• WHAT TO DO
Each entry, in full: copy it out exactly.

Collected data:
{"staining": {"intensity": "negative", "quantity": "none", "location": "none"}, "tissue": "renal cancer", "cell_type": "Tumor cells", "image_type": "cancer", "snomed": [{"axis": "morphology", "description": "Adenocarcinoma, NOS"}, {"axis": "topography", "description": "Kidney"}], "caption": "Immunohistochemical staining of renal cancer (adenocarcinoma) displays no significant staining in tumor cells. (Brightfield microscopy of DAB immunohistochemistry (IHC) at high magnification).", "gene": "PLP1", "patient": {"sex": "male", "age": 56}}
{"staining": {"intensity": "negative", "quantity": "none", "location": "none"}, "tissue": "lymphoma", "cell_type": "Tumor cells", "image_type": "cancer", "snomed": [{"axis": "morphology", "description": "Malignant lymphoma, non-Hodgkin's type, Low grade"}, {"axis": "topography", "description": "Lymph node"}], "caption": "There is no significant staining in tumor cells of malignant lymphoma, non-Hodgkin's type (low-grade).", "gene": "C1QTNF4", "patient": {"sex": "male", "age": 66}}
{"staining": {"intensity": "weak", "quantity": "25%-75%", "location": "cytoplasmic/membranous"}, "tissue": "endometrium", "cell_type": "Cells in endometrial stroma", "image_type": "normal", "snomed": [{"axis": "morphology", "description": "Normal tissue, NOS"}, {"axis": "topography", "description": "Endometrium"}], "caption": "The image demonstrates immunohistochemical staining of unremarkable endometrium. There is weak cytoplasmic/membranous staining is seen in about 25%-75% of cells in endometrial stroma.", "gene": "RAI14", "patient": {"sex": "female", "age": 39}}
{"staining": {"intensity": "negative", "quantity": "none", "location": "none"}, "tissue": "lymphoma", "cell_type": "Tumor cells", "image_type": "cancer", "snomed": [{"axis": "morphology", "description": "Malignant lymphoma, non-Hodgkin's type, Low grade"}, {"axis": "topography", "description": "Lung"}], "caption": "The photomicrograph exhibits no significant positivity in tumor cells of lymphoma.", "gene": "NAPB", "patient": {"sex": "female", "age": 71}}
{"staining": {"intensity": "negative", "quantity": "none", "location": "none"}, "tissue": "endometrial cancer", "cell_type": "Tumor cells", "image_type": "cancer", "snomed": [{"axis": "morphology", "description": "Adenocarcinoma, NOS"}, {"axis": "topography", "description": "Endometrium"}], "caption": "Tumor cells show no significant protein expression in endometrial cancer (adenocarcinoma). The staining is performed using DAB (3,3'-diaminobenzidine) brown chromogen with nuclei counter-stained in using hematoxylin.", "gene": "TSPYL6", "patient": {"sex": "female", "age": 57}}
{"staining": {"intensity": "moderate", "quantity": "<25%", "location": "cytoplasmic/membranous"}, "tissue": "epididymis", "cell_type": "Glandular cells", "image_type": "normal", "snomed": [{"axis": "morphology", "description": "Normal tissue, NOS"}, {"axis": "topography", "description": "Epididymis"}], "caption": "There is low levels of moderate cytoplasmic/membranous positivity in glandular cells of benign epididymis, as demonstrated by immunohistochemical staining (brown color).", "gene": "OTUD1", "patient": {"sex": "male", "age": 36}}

• WRITTEN REPLY
{"staining": {"intensity": "negative", "quantity": "none", "location": "none"}, "tissue": "renal cancer", "cell_type": "Tumor cells", "image_type": "cancer", "snomed": [{"axis": "morphology", "description": "Adenocarcinoma, NOS"}, {"axis": "topography", "description": "Kidney"}], "caption": "Immunohistochemical staining of renal cancer (adenocarcinoma) displays no significant staining in tumor cells. (Brightfield microscopy of DAB immunohistochemistry (IHC) at high magnification).", "gene": "PLP1", "patient": {"sex": "male", "age": 56}}
{"staining": {"intensity": "negative", "quantity": "none", "location": "none"}, "tissue": "lymphoma", "cell_type": "Tumor cells", "image_type": "cancer", "snomed": [{"axis": "morphology", "description": "Malignant lymphoma, non-Hodgkin's type, Low grade"}, {"axis": "topography", "description": "Lymph node"}], "caption": "There is no significant staining in tumor cells of malignant lymphoma, non-Hodgkin's type (low-grade).", "gene": "C1QTNF4", "patient": {"sex": "male", "age": 66}}
{"staining": {"intensity": "weak", "quantity": "25%-75%", "location": "cytoplasmic/membranous"}, "tissue": "endometrium", "cell_type": "Cells in endometrial stroma", "image_type": "normal", "snomed": [{"axis": "morphology", "description": "Normal tissue, NOS"}, {"axis": "topography", "description": "Endometrium"}], "caption": "The image demonstrates immunohistochemical staining of unremarkable endometrium. There is weak cytoplasmic/membranous staining is seen in about 25%-75% of cells in endometrial stroma.", "gene": "RAI14", "patient": {"sex": "female", "age": 39}}
{"staining": {"intensity": "negative", "quantity": "none", "location": "none"}, "tissue": "lymphoma", "cell_type": "Tumor cells", "image_type": "cancer", "snomed": [{"axis": "morphology", "description": "Malignant lymphoma, non-Hodgkin's type, Low grade"}, {"axis": "topography", "description": "Lung"}], "caption": "The photomicrograph exhibits no significant positivity in tumor cells of lymphoma.", "gene": "NAPB", "patient": {"sex": "female", "age": 71}}
{"staining": {"intensity": "negative", "quantity": "none", "location": "none"}, "tissue": "endometrial cancer", "cell_type": "Tumor cells", "image_type": "cancer", "snomed": [{"axis": "morphology", "description": "Adenocarcinoma, NOS"}, {"axis": "topography", "description": "Endometrium"}], "caption": "Tumor cells show no significant protein expression in endometrial cancer (adenocarcinoma). The staining is performed using DAB (3,3'-diaminobenzidine) brown chromogen with nuclei counter-stained in using hematoxylin.", "gene": "TSPYL6", "patient": {"sex": "female", "age": 57}}
{"staining": {"intensity": "moderate", "quantity": "<25%", "location": "cytoplasmic/membranous"}, "tissue": "epididymis", "cell_type": "Glandular cells", "image_type": "normal", "snomed": [{"axis": "morphology", "description": "Normal tissue, NOS"}, {"axis": "topography", "description": "Epididymis"}], "caption": "There is low levels of moderate cytoplasmic/membranous positivity in glandular cells of benign epididymis, as demonstrated by immunohistochemical staining (brown color).", "gene": "OTUD1", "patient": {"sex": "male", "age": 36}}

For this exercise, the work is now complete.